I told him I was waiting for a friend.
He said he just wanted to talk to me and that as soon as my friend got there, he would leave. So I accepted, and the bartender opened the beer in front of me so there was no question about the drink.
He first talked about some topics I ignored, but he caught my attention by saying the last two years had been difficult for him as a screenwriter. Interesting, because my wife had been dead two years. So now, I’m listening.
He continued and asked me about favorite quotes. “Do you know who said, ‘If you're going to try, go all the way. Otherwise, don't even start’?” I told him I didn’t, and he seemed a little perplexed, as if I should. Then he pulled out his phone, hit a button and audio from Charles Bukowski immediately played. That was an author Wendy read a lot. Now, he had my full attention.
This guy never asked my name, but told me his was Raphael.
I wasn’t thinking his mother was a Mutant Ninja Turtles fan, but instead—well, perhaps Archangel Raphael popping in on my anniversary.
So when he asked me what I did, I just smiled. He asked why, and I said that I was also a writer. He immediately asked what I dreamed about because every writer has dreams. I told him that since my wife died, I don’t have any dreams anymore.
He got all choked up and almost looked like he was going to cry.
And then he said that we had to write something together.
I was still a little freaked out by our meeting, but Raphael asked the bartender for a piece of paper and a pen and asked how I wanted to start the story.
Just days before, a medium told me that I should get a piece of paper and, at the top, just write “Chapter One,” and that’s how Wendy would start talking to me. I had tried. I went to the beach, I meditated and cleared my mind, and I sat with a pad of paper. Nothing came. So, I gave up the concept.
But this night, I thought, well, OK. Fine. If I’m going to play this game with a possible archangel, I told him, “Chapter One.”
Then he immediately wrote: “She used to ask me all kinds of questions.
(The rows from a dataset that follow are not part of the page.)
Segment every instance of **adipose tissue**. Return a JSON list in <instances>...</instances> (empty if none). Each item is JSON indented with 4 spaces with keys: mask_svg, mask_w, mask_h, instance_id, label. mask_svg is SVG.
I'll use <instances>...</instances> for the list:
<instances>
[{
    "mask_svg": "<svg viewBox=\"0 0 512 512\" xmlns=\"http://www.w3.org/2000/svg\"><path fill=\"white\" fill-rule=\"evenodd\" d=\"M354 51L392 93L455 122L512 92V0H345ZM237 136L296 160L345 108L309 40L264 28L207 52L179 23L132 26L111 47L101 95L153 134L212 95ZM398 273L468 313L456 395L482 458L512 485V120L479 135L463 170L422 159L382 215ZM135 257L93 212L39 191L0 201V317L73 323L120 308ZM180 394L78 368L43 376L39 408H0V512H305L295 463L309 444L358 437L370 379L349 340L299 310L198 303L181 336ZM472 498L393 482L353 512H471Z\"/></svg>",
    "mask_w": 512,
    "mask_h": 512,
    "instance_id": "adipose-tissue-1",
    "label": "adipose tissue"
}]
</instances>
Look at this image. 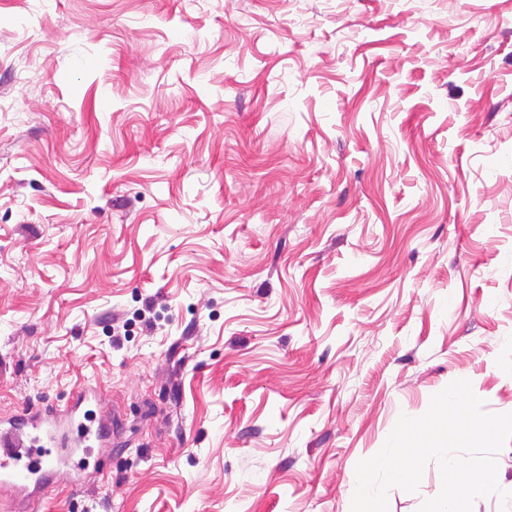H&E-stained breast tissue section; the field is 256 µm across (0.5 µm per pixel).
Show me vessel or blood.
<instances>
[{"instance_id": "obj_1", "label": "vessel or blood", "mask_w": 512, "mask_h": 512, "mask_svg": "<svg viewBox=\"0 0 512 512\" xmlns=\"http://www.w3.org/2000/svg\"><path fill=\"white\" fill-rule=\"evenodd\" d=\"M103 397L99 385L76 390L65 409L25 407L0 417V496L14 494L37 500L60 483H76L80 464L90 450L105 453L103 426L84 419L90 404Z\"/></svg>"}]
</instances>
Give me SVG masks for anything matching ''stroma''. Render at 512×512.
<instances>
[{"mask_svg": "<svg viewBox=\"0 0 512 512\" xmlns=\"http://www.w3.org/2000/svg\"><path fill=\"white\" fill-rule=\"evenodd\" d=\"M509 363L512 0H0V414L123 416L35 512H351Z\"/></svg>", "mask_w": 512, "mask_h": 512, "instance_id": "obj_1", "label": "stroma"}]
</instances>
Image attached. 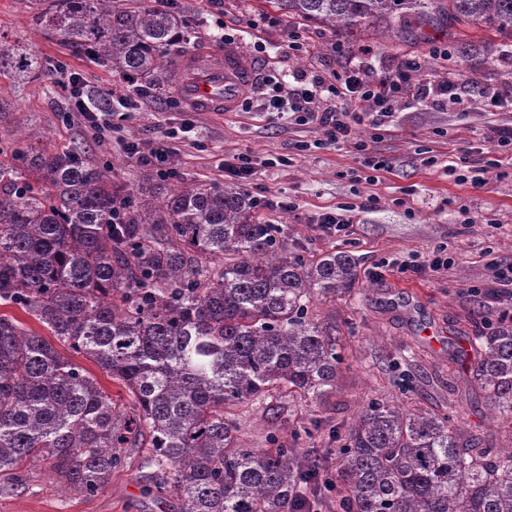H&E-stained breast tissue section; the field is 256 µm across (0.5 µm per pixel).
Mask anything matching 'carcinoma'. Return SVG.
<instances>
[{
    "label": "carcinoma",
    "instance_id": "carcinoma-1",
    "mask_svg": "<svg viewBox=\"0 0 512 512\" xmlns=\"http://www.w3.org/2000/svg\"><path fill=\"white\" fill-rule=\"evenodd\" d=\"M302 22L350 35L398 15L512 38V0H264ZM36 22L138 80L168 70L187 29L159 0H42ZM511 43L462 47L466 60L509 55ZM44 74L23 47L0 50V73ZM81 147L0 148V308L17 307L124 390L118 403L40 332L0 311V493L44 462L66 489L95 496L144 448L143 467L179 512H298L321 493L325 466L301 444L322 429L277 432L247 448L235 409L336 390L340 328L314 316L358 281L357 259L330 250L305 260L275 224L255 219L235 183L137 184L126 223L121 192ZM459 348L468 383L512 423V323ZM336 512H512V448L484 445L448 415L371 400L336 449Z\"/></svg>",
    "mask_w": 512,
    "mask_h": 512
}]
</instances>
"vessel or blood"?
Returning <instances> with one entry per match:
<instances>
[{"mask_svg":"<svg viewBox=\"0 0 512 512\" xmlns=\"http://www.w3.org/2000/svg\"><path fill=\"white\" fill-rule=\"evenodd\" d=\"M258 77L255 63L235 46L215 53L190 54L181 60L176 89L188 108L198 112H230L243 91Z\"/></svg>","mask_w":512,"mask_h":512,"instance_id":"obj_1","label":"vessel or blood"}]
</instances>
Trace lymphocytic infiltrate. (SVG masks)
Masks as SVG:
<instances>
[{
    "mask_svg": "<svg viewBox=\"0 0 512 512\" xmlns=\"http://www.w3.org/2000/svg\"><path fill=\"white\" fill-rule=\"evenodd\" d=\"M357 54L362 58L358 66L317 76L307 83L290 85L267 76L262 107L272 114L291 113L300 125H317L327 142H353L355 150L366 155L368 169L384 171L389 167L388 160L371 155L367 142L352 141L353 127L364 123L376 129L387 126L395 105L402 101L459 102L463 83L455 71L432 87L416 83L413 74L422 64L413 59L388 76L372 80L367 76L366 65L373 56L372 48L360 46Z\"/></svg>",
    "mask_w": 512,
    "mask_h": 512,
    "instance_id": "lymphocytic-infiltrate-1",
    "label": "lymphocytic infiltrate"
}]
</instances>
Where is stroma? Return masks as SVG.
<instances>
[{"mask_svg":"<svg viewBox=\"0 0 512 512\" xmlns=\"http://www.w3.org/2000/svg\"><path fill=\"white\" fill-rule=\"evenodd\" d=\"M38 0H0V45L22 46L45 65L40 79L25 83L0 76V143L13 142L19 130L42 144L84 146L83 158L93 165L112 167V182L134 192L149 168L128 157L124 144L148 152L171 144L168 165L172 185L223 182L224 165L240 155L250 156L254 175L246 186L249 196L287 201V208L262 209L257 218L279 225L292 252L304 258L336 249L358 261L359 282L336 301L313 305L320 318L342 322L345 357L335 393L321 404L282 400L276 416L255 406L237 408L244 442L265 445L267 433L279 429L289 437L298 425L320 419L330 426L350 422L369 400L379 398L406 408L450 414L473 438L495 447L512 448V432L501 429L486 398L476 389L449 393L448 382L458 374L451 362V340L471 336L488 324L512 317V288L492 282L491 261H512V174L489 168L485 185L474 189L446 173L461 157L483 145L488 125L512 123V111H492L480 101L431 106L399 102L385 131L357 126L355 138L370 141L376 156L388 159L389 170L369 182L364 157L351 144H322L314 125L299 126L291 118L269 119L260 108L262 84L245 90L250 109L232 112H194L178 106L175 76L157 83L152 97L122 108L103 101L102 111L114 126L112 137L101 141L92 121L77 116L56 85L63 74L79 75L91 87L108 89L121 76L84 50L50 38L34 21ZM182 19L190 21V38L172 47V59L218 48L213 36L216 19H223L234 46L252 58L261 73L281 71L286 80L342 71L350 55L337 54L339 36L329 27L298 23L266 7L263 0H174ZM302 31L310 52L289 49L287 34ZM447 34L424 28L422 38L364 34L360 44L373 47L369 75L378 78L401 61L428 58L434 44L448 42ZM463 83L503 94L512 92V62L485 58L457 63ZM182 131L181 140L167 142L169 129ZM301 141L310 150H298ZM434 156V166L424 163ZM376 206H367L369 196ZM349 209V233L322 232L317 224L324 211ZM447 248L453 264L448 272L399 274L389 260L424 261L437 248ZM143 450L128 452L126 468L113 475L98 495L85 497L67 491L42 464L31 466L26 483L11 495H0V512H179L170 491H144Z\"/></svg>","mask_w":512,"mask_h":512,"instance_id":"obj_1","label":"stroma"}]
</instances>
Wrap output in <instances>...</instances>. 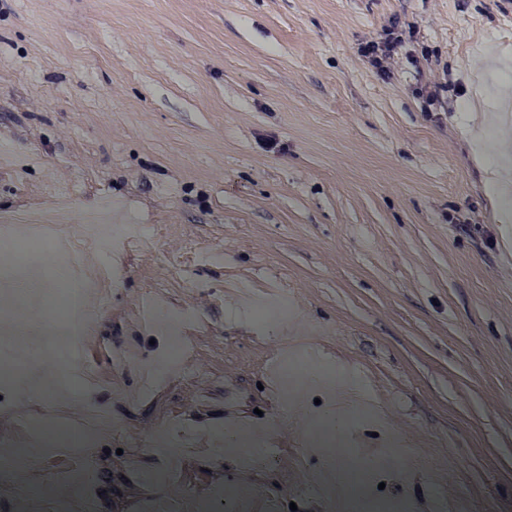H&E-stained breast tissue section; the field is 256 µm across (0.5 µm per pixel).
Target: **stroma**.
<instances>
[{
	"instance_id": "35a3bbf8",
	"label": "stroma",
	"mask_w": 512,
	"mask_h": 512,
	"mask_svg": "<svg viewBox=\"0 0 512 512\" xmlns=\"http://www.w3.org/2000/svg\"><path fill=\"white\" fill-rule=\"evenodd\" d=\"M394 62L361 54L387 31ZM512 103V0H0V212L68 192L67 233L106 210L153 240L107 261L118 282L85 339L97 512H139L143 467L169 497L252 485L327 512L302 485L323 459L297 447L318 387L274 396L283 351L354 373L417 463L349 476L412 512H512V222L484 183L512 167L489 135ZM220 262H213V255ZM288 289L296 316L259 325L238 288ZM196 312L188 378L141 390L167 336L146 301ZM269 426L267 459L183 464L144 449L166 420Z\"/></svg>"
}]
</instances>
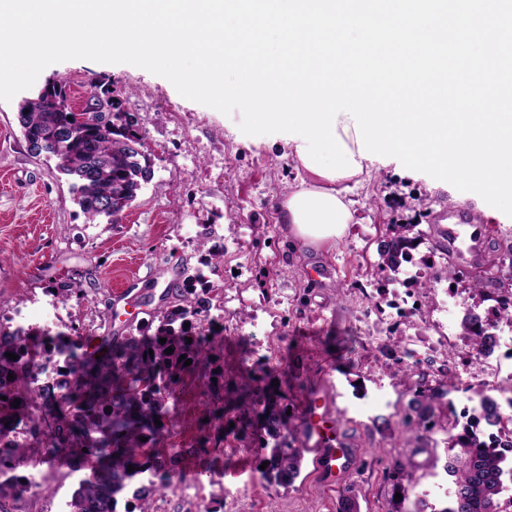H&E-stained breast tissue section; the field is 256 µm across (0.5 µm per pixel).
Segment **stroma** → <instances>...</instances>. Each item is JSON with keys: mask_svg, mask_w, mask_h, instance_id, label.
<instances>
[{"mask_svg": "<svg viewBox=\"0 0 512 512\" xmlns=\"http://www.w3.org/2000/svg\"><path fill=\"white\" fill-rule=\"evenodd\" d=\"M66 83L71 106L82 107L99 82L109 83L121 111L135 115L152 176L119 221L89 220L74 199L71 180L55 160L34 155L17 120L22 95L0 102V319L30 309L40 332L56 335H135L167 289L201 272L224 292V310H211L218 374L247 375L252 385L278 393L279 405L299 415L310 389L325 385L351 447L361 449L357 471L323 487L303 464L292 484L262 479L258 441L263 417L254 414L251 440L239 446L236 413L225 412L224 392L184 373L173 386L158 440L181 451L180 471L203 478L195 490L171 481L155 512H339L354 497L359 512H413L397 502L385 478L391 454L408 435L399 423L410 395L403 366L384 365L389 338H427L446 331L459 353L468 348L459 322L438 309L442 293L421 294L419 313L396 312L403 274L378 269V246L391 224L428 230L435 212L464 207L475 216L487 270L493 242L512 237V218L480 196L374 156L371 173L352 185L357 222L330 248L296 246L278 222L277 206L300 173L282 133L249 136L240 112L224 115L182 97L167 79L130 64L68 60L48 66L37 86ZM185 119L174 122L170 105ZM73 282L80 296L51 293ZM390 428L380 431L382 420ZM26 470L40 488L15 512H63L79 473L55 462L47 442L32 443Z\"/></svg>", "mask_w": 512, "mask_h": 512, "instance_id": "stroma-1", "label": "stroma"}]
</instances>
I loved being able to answer. I loved our conversations.”
I stared at him, ready to burst into tears. I asked him if he believed in mediums. He quickly said, “No, I have my own energy to talk to people. I don’t need to get energy from anyone else.”
Just as I thought that was a weird answer to my question, my friend Karina showed up. Because I was still taken aback, I simply went with her, thanked Raphael and walked away. I was starting to explain to Karina what happened, but when I turned around halfway across the bar, Raphael was gone. I looked everywhere and even asked Karina and the bartender if they had seen him because I wondered if he was a figment of my imagination. They admitted they saw him sitting with me, but neither had seen him come or go.
Now, I’m not trying to convince anyone of anything because I still have difficulty wrapping my head around it. But even Einstein said that energy cannot be created or destroyed, so it’s got to go somewhere. And perhaps it materializes on a bar stool to share a message from a loved one every now and then.